#### Required action:
Please restate word for word the lines from the top of the entries through the line that contains "X1520531Y1451457D02*", and do not include any pictures.

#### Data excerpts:
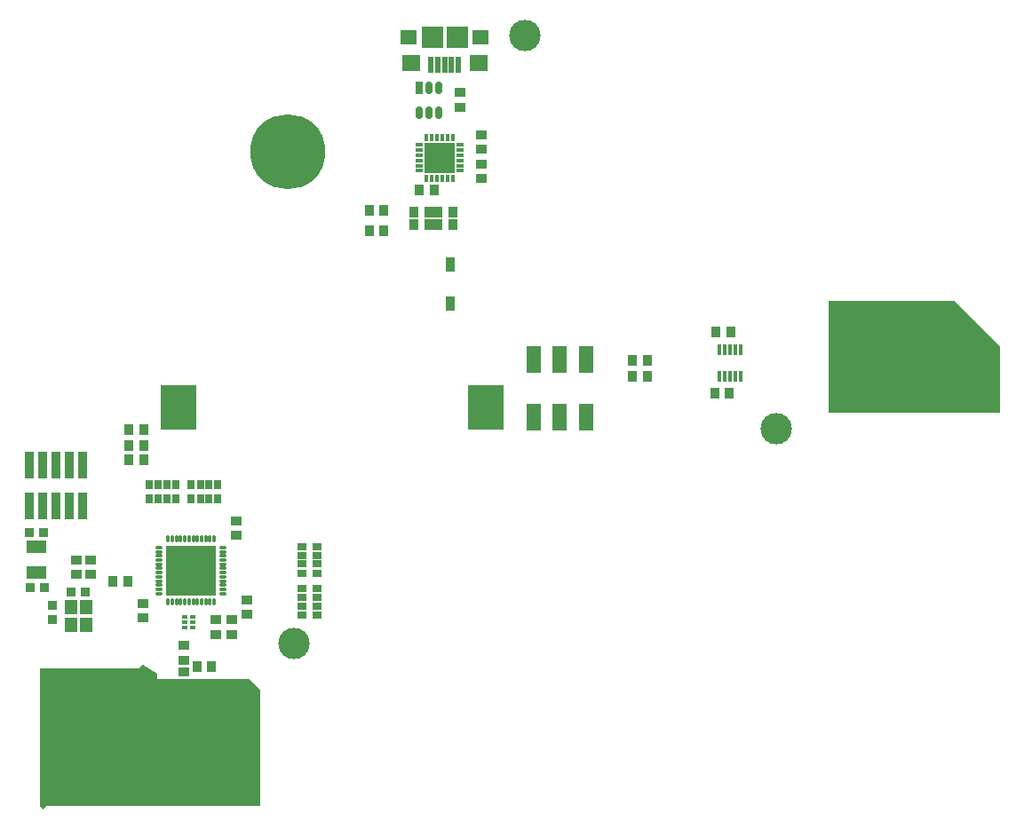
<source format=gbs>
G04 Layer_Color=16711935*
%FSLAX25Y25*%
%MOIN*%
G70*
G01*
G75*
%ADD56C,0.11811*%
%ADD57R,0.03947X0.03750*%
%ADD58R,0.03750X0.03947*%
%ADD60C,0.00600*%
%ADD61C,0.28159*%
%ADD62C,0.03198*%
%ADD63R,0.03120X0.03356*%
%ADD64R,0.02569X0.03356*%
%ADD65R,0.03356X0.03120*%
%ADD66R,0.03356X0.02569*%
%ADD67R,0.03553X0.03750*%
%ADD68R,0.01781X0.03947*%
%ADD69R,0.06899X0.03750*%
%ADD70R,0.02175X0.01584*%
%ADD71R,0.11230X0.11230*%
%ADD72O,0.02962X0.01584*%
%ADD73O,0.01584X0.02962*%
%ADD74R,0.02962X0.04931*%
%ADD75O,0.02962X0.04931*%
%ADD76R,0.13198X0.17135*%
%ADD77R,0.04931X0.05324*%
%ADD78R,0.03750X0.03553*%
%ADD79R,0.02175X0.05915*%
%ADD80R,0.06899X0.06112*%
%ADD81R,0.08080X0.08080*%
%ADD82R,0.06309X0.05718*%
%ADD83R,0.03592X0.10049*%
%ADD84R,0.05324X0.10443*%
%ADD85O,0.01387X0.03159*%
%ADD86O,0.03159X0.01387*%
%ADD87R,0.19104X0.19104*%
%ADD88R,0.03356X0.05324*%
%ADD89R,0.07687X0.04537*%
%ADD90C,0.03400*%
G36*
X1505669Y1448504D02*
Y1446535D01*
X1540315D01*
X1544252Y1442598D01*
Y1398898D01*
X1463937D01*
X1462756Y1397717D01*
X1461575Y1398898D01*
Y1450472D01*
X1498583D01*
X1500158Y1452047D01*
X1505669Y1448504D01*
D02*
G37*
G36*
X1821811Y1571732D02*
Y1546535D01*
X1757638D01*
Y1588661D01*
X1804882D01*
X1821811Y1571732D01*
D02*
G37*
D56*
X1556850Y1459921D02*
D03*
X1737953Y1540630D02*
D03*
X1643465Y1688268D02*
D03*
D57*
X1539134Y1470945D02*
D03*
Y1476457D02*
D03*
X1535197Y1500473D02*
D03*
Y1505984D02*
D03*
X1500453Y1469567D02*
D03*
Y1475079D02*
D03*
X1515669Y1453661D02*
D03*
Y1459173D02*
D03*
X1533524Y1463465D02*
D03*
Y1468976D02*
D03*
X1527618Y1463465D02*
D03*
Y1468976D02*
D03*
X1627323Y1640039D02*
D03*
Y1634528D02*
D03*
X1619449Y1666811D02*
D03*
Y1661299D02*
D03*
X1480571Y1491417D02*
D03*
Y1485905D02*
D03*
X1475453Y1491417D02*
D03*
Y1485905D02*
D03*
X1627323Y1651063D02*
D03*
Y1645551D02*
D03*
X1515669Y1443661D02*
D03*
Y1449173D02*
D03*
D58*
X1604095Y1630197D02*
D03*
X1609606D02*
D03*
X1607539Y1617205D02*
D03*
X1602028D02*
D03*
X1607539Y1621929D02*
D03*
X1602028D02*
D03*
X1520531Y1451457D02*
D03*
X1526043D02*
D03*
X1590709Y1622717D02*
D03*
X1585197D02*
D03*
X1590709Y1614842D02*
D03*
X1585197D02*
D03*
X1495039Y1528819D02*
D03*
X1500551D02*
D03*
X1495039Y1534331D02*
D03*
X1500551D02*
D03*
X1495039Y1540236D02*
D03*
X1500551D02*
D03*
X1684016Y1566220D02*
D03*
X1689528D02*
D03*
X1684016Y1560315D02*
D03*
X1689528D02*
D03*
X1616496Y1617205D02*
D03*
X1610984D02*
D03*
X1616496Y1621929D02*
D03*
X1610984D02*
D03*
X1715315Y1576850D02*
D03*
X1720827D02*
D03*
X1714823Y1554114D02*
D03*
X1720335D02*
D03*
X1489035Y1483248D02*
D03*
X1494547D02*
D03*
D60*
X1774370Y1564252D02*
D03*
X1492874Y1427441D02*
D03*
D61*
X1554587Y1644665D02*
D03*
D62*
X1515984Y1480295D02*
D03*
X1511260D02*
D03*
Y1485020D02*
D03*
X1515984D02*
D03*
X1525433Y1480295D02*
D03*
X1520709D02*
D03*
Y1485020D02*
D03*
X1525433D02*
D03*
X1511260Y1489744D02*
D03*
Y1494468D02*
D03*
X1515984Y1489744D02*
D03*
Y1494468D02*
D03*
X1525433Y1489744D02*
D03*
X1520709D02*
D03*
X1525433Y1494468D02*
D03*
X1520709D02*
D03*
D63*
X1528386Y1514252D02*
D03*
X1518386D02*
D03*
Y1519764D02*
D03*
X1528386D02*
D03*
X1512638Y1514252D02*
D03*
X1502638D02*
D03*
Y1519764D02*
D03*
X1512638D02*
D03*
D64*
X1521811D02*
D03*
X1524961D02*
D03*
Y1514252D02*
D03*
X1521811D02*
D03*
X1506063Y1519764D02*
D03*
X1509213D02*
D03*
Y1514252D02*
D03*
X1506063D02*
D03*
D65*
X1560000Y1486417D02*
D03*
Y1496417D02*
D03*
X1565512D02*
D03*
Y1486417D02*
D03*
X1560000Y1470669D02*
D03*
Y1480669D02*
D03*
X1565512D02*
D03*
Y1470669D02*
D03*
D66*
Y1492992D02*
D03*
Y1489843D02*
D03*
X1560000D02*
D03*
Y1492992D02*
D03*
X1565512Y1477244D02*
D03*
Y1474094D02*
D03*
X1560000D02*
D03*
Y1477244D02*
D03*
D67*
X1478701Y1479311D02*
D03*
X1473386D02*
D03*
X1463150Y1480886D02*
D03*
X1457835D02*
D03*
X1463051Y1501654D02*
D03*
X1457736D02*
D03*
D68*
X1716595Y1560453D02*
D03*
X1718563D02*
D03*
X1720531D02*
D03*
X1722500D02*
D03*
X1724468D02*
D03*
Y1570216D02*
D03*
X1722500D02*
D03*
X1720531D02*
D03*
X1718563D02*
D03*
X1716595D02*
D03*
D69*
X1515709Y1439252D02*
D03*
Y1425866D02*
D03*
D70*
X1515807Y1466024D02*
D03*
Y1467992D02*
D03*
Y1469961D02*
D03*
X1518957Y1466024D02*
D03*
Y1467992D02*
D03*
Y1469961D02*
D03*
D71*
X1611575Y1642402D02*
D03*
D72*
X1603898Y1647323D02*
D03*
Y1645354D02*
D03*
Y1643386D02*
D03*
Y1641417D02*
D03*
Y1639449D02*
D03*
Y1637480D02*
D03*
X1619252D02*
D03*
Y1639449D02*
D03*
Y1641417D02*
D03*
Y1643386D02*
D03*
Y1645354D02*
D03*
Y1647323D02*
D03*
D73*
X1606654Y1634724D02*
D03*
X1608622D02*
D03*
X1610591D02*
D03*
X1612559D02*
D03*
X1614528D02*
D03*
X1616496D02*
D03*
Y1650079D02*
D03*
X1614528D02*
D03*
X1612559D02*
D03*
X1610591D02*
D03*
X1608622D02*
D03*
X1606654D02*
D03*
D74*
X1603898Y1668780D02*
D03*
D75*
X1607638D02*
D03*
X1611378D02*
D03*
Y1659331D02*
D03*
X1607638D02*
D03*
X1603898D02*
D03*
D76*
X1513532Y1548774D02*
D03*
X1628887D02*
D03*
D77*
X1478898Y1466811D02*
D03*
X1473386D02*
D03*
X1478898Y1473504D02*
D03*
X1473386D02*
D03*
D78*
X1466398Y1469075D02*
D03*
Y1474390D02*
D03*
D79*
X1608425Y1677146D02*
D03*
X1610984D02*
D03*
X1613543D02*
D03*
X1618661D02*
D03*
X1616102D02*
D03*
D80*
X1626142Y1678032D02*
D03*
X1600945D02*
D03*
D81*
X1608819Y1687677D02*
D03*
X1618268D02*
D03*
D82*
X1600059D02*
D03*
X1627028D02*
D03*
D83*
X1457579Y1526949D02*
D03*
Y1511594D02*
D03*
X1462579Y1526949D02*
D03*
Y1511594D02*
D03*
X1467579Y1526949D02*
D03*
Y1511594D02*
D03*
X1472579Y1526949D02*
D03*
Y1511594D02*
D03*
X1477579Y1526949D02*
D03*
Y1511594D02*
D03*
D84*
X1646909Y1566516D02*
D03*
X1656752D02*
D03*
X1646909Y1544862D02*
D03*
X1656752D02*
D03*
X1666595Y1566516D02*
D03*
Y1544862D02*
D03*
D85*
X1509685Y1475473D02*
D03*
X1512835D02*
D03*
X1511260D02*
D03*
X1515984D02*
D03*
X1514410D02*
D03*
X1519134D02*
D03*
X1517559D02*
D03*
X1520709D02*
D03*
X1523858D02*
D03*
X1522283D02*
D03*
X1527008D02*
D03*
X1525433D02*
D03*
X1511260Y1499291D02*
D03*
X1509685D02*
D03*
X1517559D02*
D03*
X1515984D02*
D03*
X1519134D02*
D03*
X1512835D02*
D03*
X1514410D02*
D03*
X1523858D02*
D03*
X1520709D02*
D03*
X1522283D02*
D03*
X1525433D02*
D03*
X1527008D02*
D03*
D86*
X1506437Y1478720D02*
D03*
Y1481870D02*
D03*
Y1483445D02*
D03*
Y1480295D02*
D03*
Y1486594D02*
D03*
Y1488169D02*
D03*
Y1485020D02*
D03*
X1530256Y1478720D02*
D03*
Y1480295D02*
D03*
Y1481870D02*
D03*
Y1485020D02*
D03*
Y1486594D02*
D03*
Y1483445D02*
D03*
Y1489744D02*
D03*
Y1488169D02*
D03*
X1506437Y1491319D02*
D03*
Y1492894D02*
D03*
Y1489744D02*
D03*
Y1494468D02*
D03*
Y1496043D02*
D03*
X1530256Y1492894D02*
D03*
Y1494468D02*
D03*
Y1491319D02*
D03*
Y1496043D02*
D03*
D87*
X1518347Y1487382D02*
D03*
D88*
X1615709Y1587677D02*
D03*
Y1602244D02*
D03*
D89*
X1460394Y1486496D02*
D03*
Y1496339D02*
D03*
D90*
X1613937Y1640039D02*
D03*
Y1644764D02*
D03*
X1609213Y1640039D02*
D03*
Y1644764D02*
D03*
M02*

</source>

#### Task solution:
<source format=gbs>
G04 Layer_Color=16711935*
%FSLAX25Y25*%
%MOIN*%
G70*
G01*
G75*
%ADD56C,0.11811*%
%ADD57R,0.03947X0.03750*%
%ADD58R,0.03750X0.03947*%
%ADD60C,0.00600*%
%ADD61C,0.28159*%
%ADD62C,0.03198*%
%ADD63R,0.03120X0.03356*%
%ADD64R,0.02569X0.03356*%
%ADD65R,0.03356X0.03120*%
%ADD66R,0.03356X0.02569*%
%ADD67R,0.03553X0.03750*%
%ADD68R,0.01781X0.03947*%
%ADD69R,0.06899X0.03750*%
%ADD70R,0.02175X0.01584*%
%ADD71R,0.11230X0.11230*%
%ADD72O,0.02962X0.01584*%
%ADD73O,0.01584X0.02962*%
%ADD74R,0.02962X0.04931*%
%ADD75O,0.02962X0.04931*%
%ADD76R,0.13198X0.17135*%
%ADD77R,0.04931X0.05324*%
%ADD78R,0.03750X0.03553*%
%ADD79R,0.02175X0.05915*%
%ADD80R,0.06899X0.06112*%
%ADD81R,0.08080X0.08080*%
%ADD82R,0.06309X0.05718*%
%ADD83R,0.03592X0.10049*%
%ADD84R,0.05324X0.10443*%
%ADD85O,0.01387X0.03159*%
%ADD86O,0.03159X0.01387*%
%ADD87R,0.19104X0.19104*%
%ADD88R,0.03356X0.05324*%
%ADD89R,0.07687X0.04537*%
%ADD90C,0.03400*%
G36*
X1505669Y1448504D02*
Y1446535D01*
X1540315D01*
X1544252Y1442598D01*
Y1398898D01*
X1463937D01*
X1462756Y1397717D01*
X1461575Y1398898D01*
Y1450472D01*
X1498583D01*
X1500158Y1452047D01*
X1505669Y1448504D01*
D02*
G37*
G36*
X1821811Y1571732D02*
Y1546535D01*
X1757638D01*
Y1588661D01*
X1804882D01*
X1821811Y1571732D01*
D02*
G37*
D56*
X1556850Y1459921D02*
D03*
X1737953Y1540630D02*
D03*
X1643465Y1688268D02*
D03*
D57*
X1539134Y1470945D02*
D03*
Y1476457D02*
D03*
X1535197Y1500473D02*
D03*
Y1505984D02*
D03*
X1500453Y1469567D02*
D03*
Y1475079D02*
D03*
X1515669Y1453661D02*
D03*
Y1459173D02*
D03*
X1533524Y1463465D02*
D03*
Y1468976D02*
D03*
X1527618Y1463465D02*
D03*
Y1468976D02*
D03*
X1627323Y1640039D02*
D03*
Y1634528D02*
D03*
X1619449Y1666811D02*
D03*
Y1661299D02*
D03*
X1480571Y1491417D02*
D03*
Y1485905D02*
D03*
X1475453Y1491417D02*
D03*
Y1485905D02*
D03*
X1627323Y1651063D02*
D03*
Y1645551D02*
D03*
X1515669Y1443661D02*
D03*
Y1449173D02*
D03*
D58*
X1604095Y1630197D02*
D03*
X1609606D02*
D03*
X1607539Y1617205D02*
D03*
X1602028D02*
D03*
X1607539Y1621929D02*
D03*
X1602028D02*
D03*
X1520531Y1451457D02*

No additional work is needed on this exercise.